_What needs to be done_.
Find all lines in the records that include the word "studentem", and copy them out.

_Data for review_.
▶

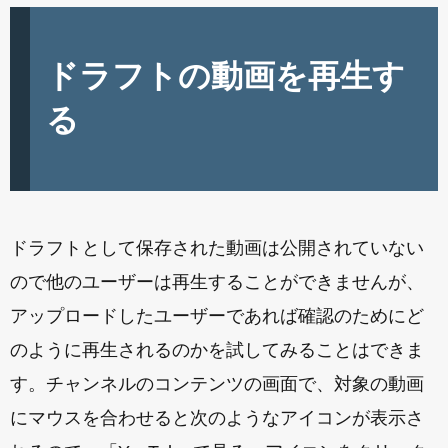
ドラフトの動画を再生す
る
ドラフトとして保存された動画は公開されていない
ので他のユーザーは再生することができませんが、
アップロードしたユーザーであれば確認のためにど
のように再生されるのかを試してみることはできま
す。チャンネルのコンテンツの画面で、対象の動画
にマウスを合わせると次のようなアイコンが表示さ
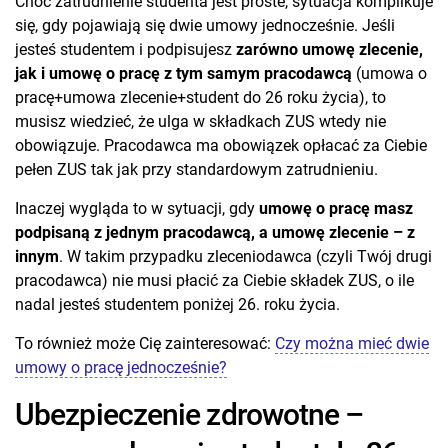
Choć zatrudnienie studenta jest proste, sytuacja komplikuje
się, gdy pojawiają się dwie umowy jednocześnie. Jeśli
jesteś studentem i podpisujesz
zarówno umowę zlecenie,
jak i umowę o pracę z tym samym pracodawcą
(umowa o
pracę+umowa zlecenie+student do 26 roku życia), to
musisz wiedzieć, że ulga w składkach ZUS wtedy nie
obowiązuje. Pracodawca ma obowiązek opłacać za Ciebie
pełen ZUS tak jak przy standardowym zatrudnieniu.
Inaczej wygląda to w sytuacji, gdy
umowę o pracę masz
podpisaną z jednym pracodawcą, a umowę zlecenie – z
innym
. W takim przypadku zleceniodawca (czyli Twój drugi
pracodawca) nie musi płacić za Ciebie składek ZUS, o ile
nadal jesteś studentem poniżej 26. roku życia.
To również może Cię zainteresować:
Czy można mieć dwie
umowy o pracę jednocześnie?
Ubezpieczenie zdrowotne –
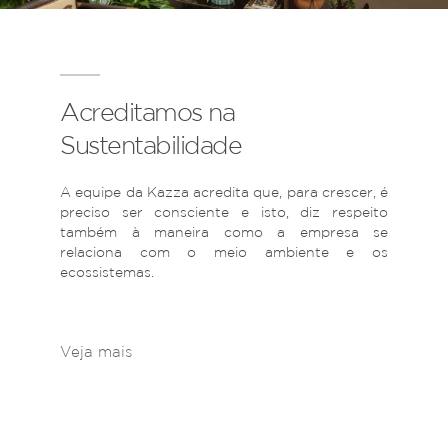
Acreditamos na
Sustentabilidade
A equipe da Kazza acredita que, para crescer, é
preciso ser consciente e isto, diz respeito
também à maneira como a empresa se
relaciona com o meio ambiente e os
ecossistemas.
Veja mais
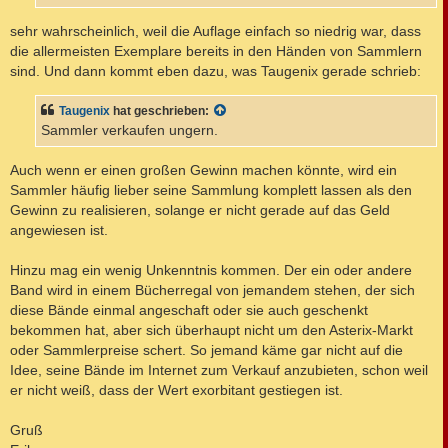
sehr wahrscheinlich, weil die Auflage einfach so niedrig war, dass
die allermeisten Exemplare bereits in den Händen von Sammlern
sind. Und dann kommt eben dazu, was Taugenix gerade schrieb:
Taugenix
hat geschrieben:
Sammler verkaufen ungern.
Auch wenn er einen großen Gewinn machen könnte, wird ein
Sammler häufig lieber seine Sammlung komplett lassen als den
Gewinn zu realisieren, solange er nicht gerade auf das Geld
angewiesen ist.
Hinzu mag ein wenig Unkenntnis kommen. Der ein oder andere
Band wird in einem Bücherregal von jemandem stehen, der sich
diese Bände einmal angeschaft oder sie auch geschenkt
bekommen hat, aber sich überhaupt nicht um den Asterix-Markt
oder Sammlerpreise schert. So jemand käme gar nicht auf die
Idee, seine Bände im Internet zum Verkauf anzubieten, schon weil
er nicht weiß, dass der Wert exorbitant gestiegen ist.
Gruß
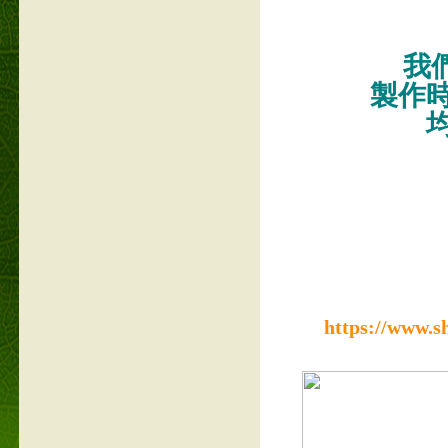
我們
製作
https://www.s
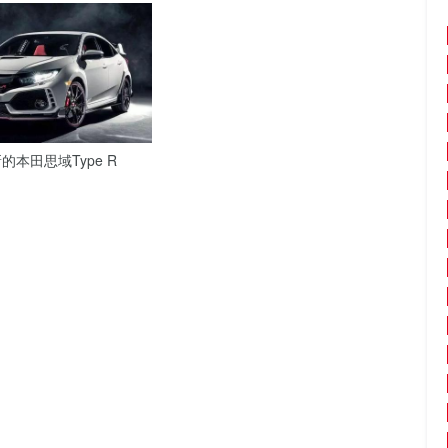
本田思域Type R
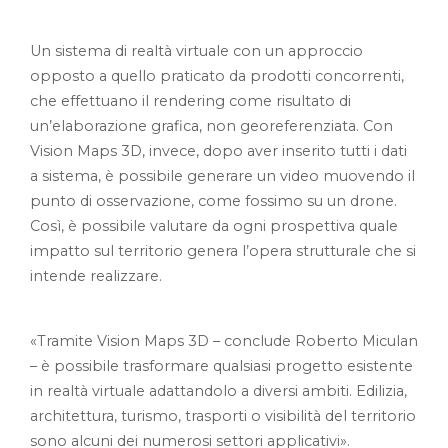
Un sistema di realtà virtuale con un approccio
opposto a quello praticato da prodotti concorrenti,
che effettuano il rendering come risultato di
un’elaborazione grafica, non georeferenziata. Con
Vision Maps 3D, invece, dopo aver inserito tutti i dati
a sistema, è possibile generare un video muovendo il
punto di osservazione, come fossimo su un drone.
Così, è possibile valutare da ogni prospettiva quale
impatto sul territorio genera l’opera strutturale che si
intende realizzare.
«Tramite Vision Maps 3D – conclude Roberto Miculan
– è possibile trasformare qualsiasi progetto esistente
in realtà virtuale adattandolo a diversi ambiti. Edilizia,
architettura, turismo, trasporti o visibilità del territorio
sono alcuni dei numerosi settori applicativi».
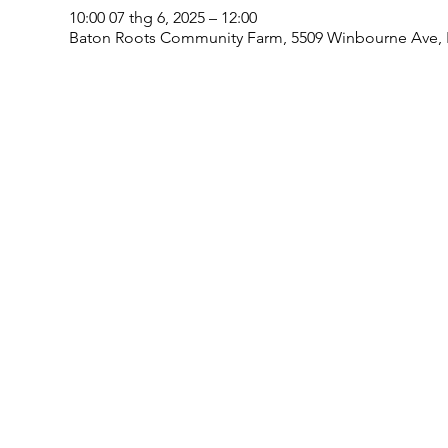
10:00 07 thg 6, 2025 – 12:00
Baton Roots Community Farm, 5509 Winbourne Ave, 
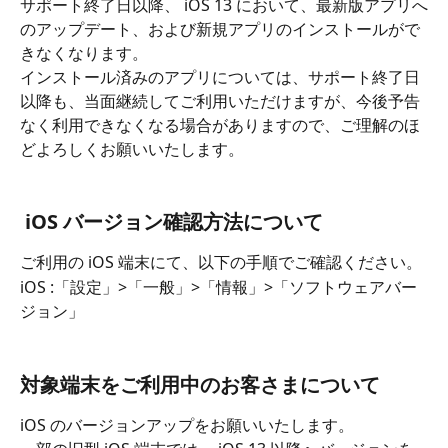
サポート終了日以降、 iOS 13 において、最新版アプリへ
のアップデート、および新規アプリのインストールがで
きなくなります。
インストール済みのアプリについては、サポート終了日
以降も、当面継続してご利用いただけますが、今後予告
なく利用できなくなる場合がありますので、ご理解のほ
どよろしくお願いいたします。
​  
 iOS バージョン確認方法について
ご利用の iOS 端末にて、以下の手順でご確認ください。
iOS :「設定」>「一般」>「情報」>「ソフトウェアバー
ジョン」
対象端末をご利用中のお客さまについて
iOS のバージョンアップをお願いいたします。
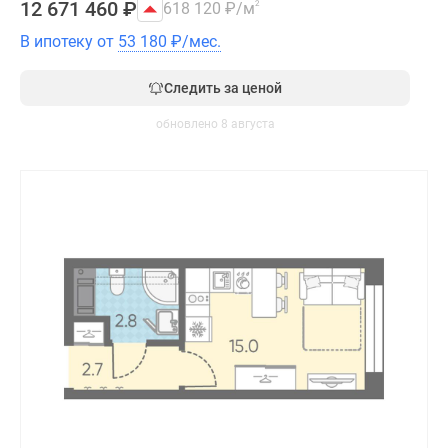
12 671 460
₽
618 120
₽
/м
2
В ипотеку от
53 180
₽
/мес.
Следить за ценой
обновлено 8 августа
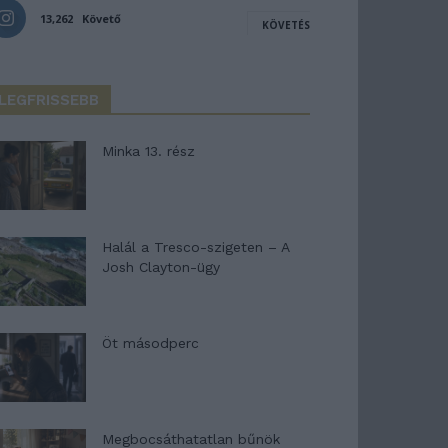
13,262
Követő
KÖVETÉS
LEGFRISSEBB
Minka 13. rész
Halál a Tresco-szigeten – A
Josh Clayton-ügy
Öt másodperc
Megbocsáthatatlan bűnök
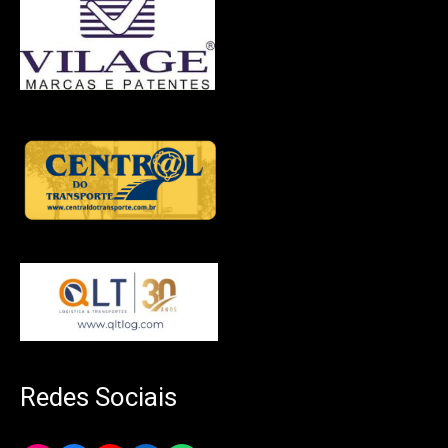
Redes Sociais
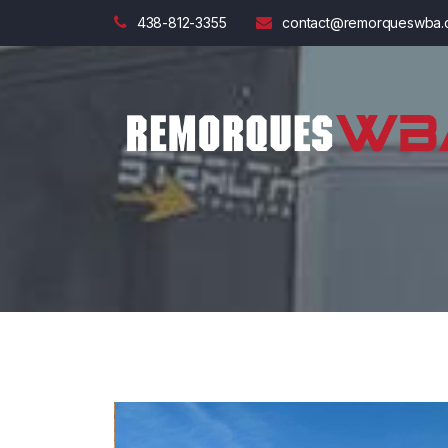
438-812-3355
contact@remorqueswba.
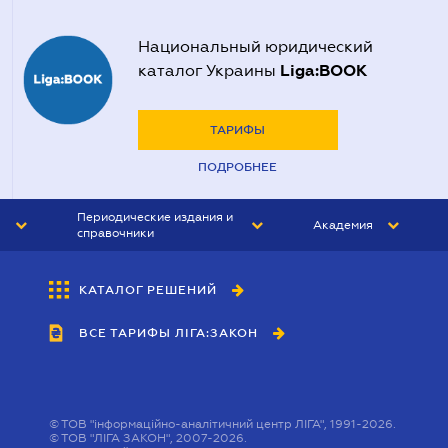
Национальный юридический
Liga:BOOK
каталог Украины
ТАРИФЫ
ПОДРОБНЕЕ
Периодические издания и
Академия
справочники
ЮРИСТ&ЗАКОН
АКАДЕМИЯ ЛІГА:ЗАКОН
КАТАЛОГ РЕШЕНИЙ
БУХГАЛТЕР&ЗАКОН
ВСЕ ТАРИФЫ ЛІГА:ЗАКОН
ВЕСТНИК МСФО
ИНТЕРБУХ
ЛИЧНЫЙ ЭКСПЕРТ
©
ТОВ "інформаційно-аналітичний центр ЛІГА", 1991-2026.
©
ТОВ "ЛІГА ЗАКОН", 2007-2026.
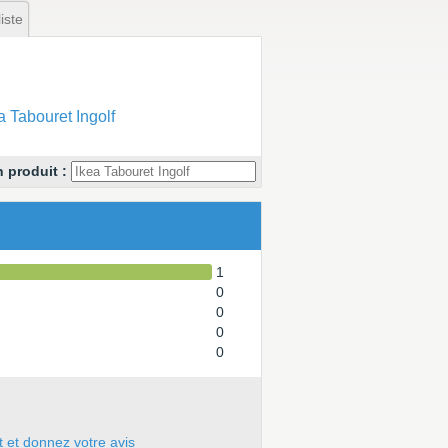
iste
 Tabouret Ingolf
 produit :
1
0
0
0
0
t et donnez votre avis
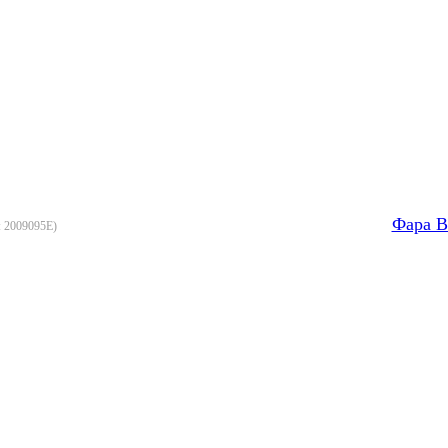
Фара B
:
2009095E
)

◀

_Answer below_.
jesteś studentem i podpisujesz
nadal jesteś studentem poniżej 26. roku życia.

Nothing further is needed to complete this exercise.